After the series was canceled, the characters reappeared in, of all places, "The Oz / Wonderland War" miniseries, which was Exactly What It Says on the Tin. Decades later in the 2000s, they reappeared in an issue of Teen Titans (as part of a comic book Eddie Bloomberg/Kid Devil was reading) in a story that parodied the "Dark Age" style of modern comics: The team had disbanded after Little Cheese's death, whose murderer (seemingly) turned out to be Alley-Kat-Abra! This was followed by a 2007 miniseries, Captain Carrot and the Final Ark, where the team was reunited and Abra was cleared of the murder (it was her Evil Twin). They were joined by a new member, the non-powered crimefighter American Eagle, secretly right-wing talk show host Johnny Jingo. However, Earth-C was flooded as a result of a war between aquatic and non-aquatic animals, and the heroes had to evacuate it on a "Space Ark." They ended up on the main Earth of The Multiverse, but found themselves changed into normal animals while there. However, they were changed back to their true forms in the last issue of the Final Crisis Crisis Crossover.

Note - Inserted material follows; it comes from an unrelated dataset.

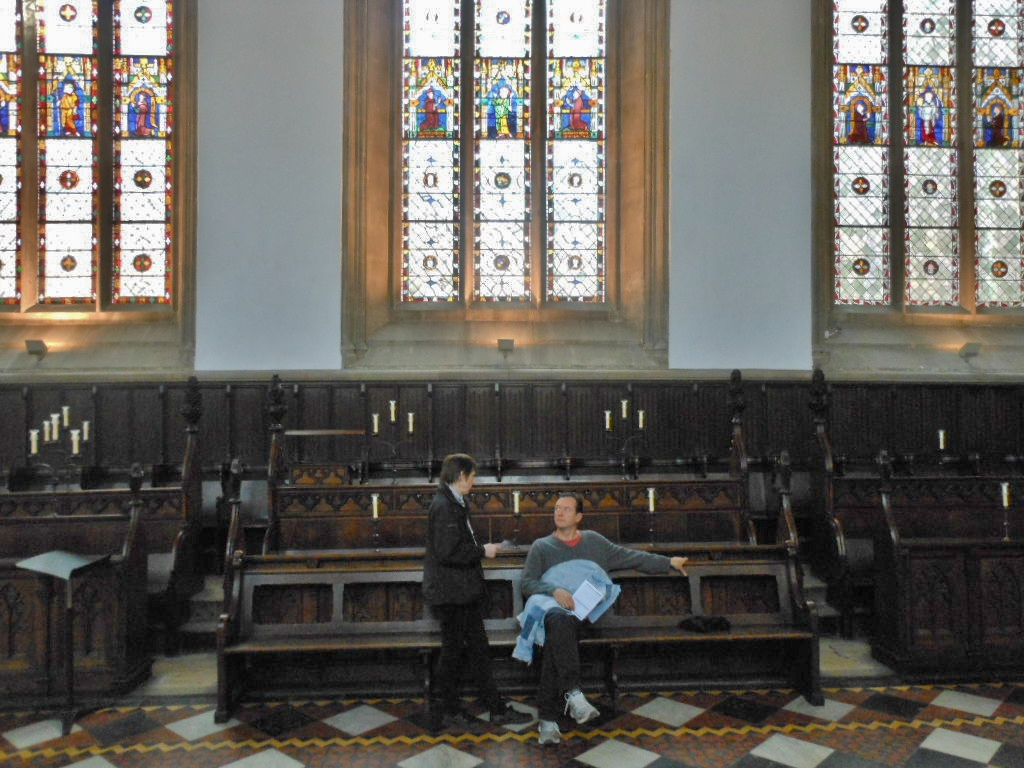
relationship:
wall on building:
[5, 5, 1012, 375] [14, 5, 1015, 762]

Captain Carrot has now reappeared in the pages of The Multiversity, while both he and Fastback are significant characters in several tie-ins of Convergence. Captain Carrot later went on to join the Justice League Incarnate.

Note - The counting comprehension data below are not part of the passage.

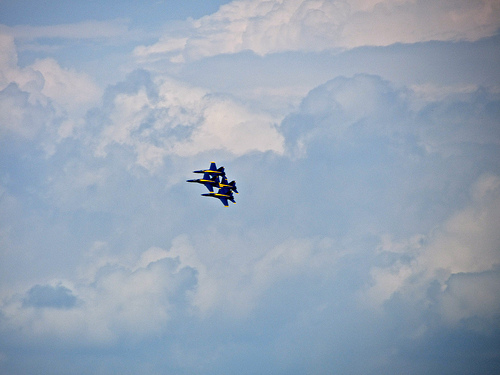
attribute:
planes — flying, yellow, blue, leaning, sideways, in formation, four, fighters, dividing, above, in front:
[174, 157, 247, 211]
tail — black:
[230, 177, 239, 194]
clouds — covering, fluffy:
[173, 6, 396, 116]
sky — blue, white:
[58, 4, 405, 156]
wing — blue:
[213, 195, 236, 210]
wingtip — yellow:
[222, 202, 230, 208]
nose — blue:
[180, 177, 192, 188]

Fans of Terry Pratchett will have realised by now that this Captain Carrot has nothing whatsoever to do with the Discworld.


Captain Carrot and His Amazing Zoo Tropes!:

  • Shout-Out: The Zoo Crew is a popular cartoon in the main DC Universe. The uniform of Stargirl of the Justice Society of America was partly inspired by Yankee Poodle; Yankee Poodle is Stargirl's favorite character, which explains the costume. Christopher Kent in Superman had a Pig-Iron wristwatch.
  • Sitcom Arch-Nemesis: Yankee Poodle and Alley-Kat-Abra occasionally engage in spats. Alley-Kat-Abra also tended to be this in the original series with anyone who is a possible love interest for Captain Carrot, due to Unresolved Sexual Tension.
  • Sixth Ranger: Little Cheese and American Eagle both joined the team a significant amount of time after the other members have been active.
  • Sizeshifter: Little Cheese's power, to shrink from the size of a Funny Animal mouse-noid to the scale of a Mouse World scaled mouse.
  • The Smurfette Principle: The Squawker was the only villainess in the Zoo Crew's rogues gallery until the reveal of Dark Alley.
  • Unanthropomorphic Transformation: At the end of Captain Carrot and the Final Ark, the Zoo Crew emerge on Earth-0, where they've become normal animals. This gets reversed by Nix Uotan in Final Crisis. This happens to Cap again in the Superman (Rebirth) storyline "Multiplicity", although he still has his mask and cape, unlike the previous event.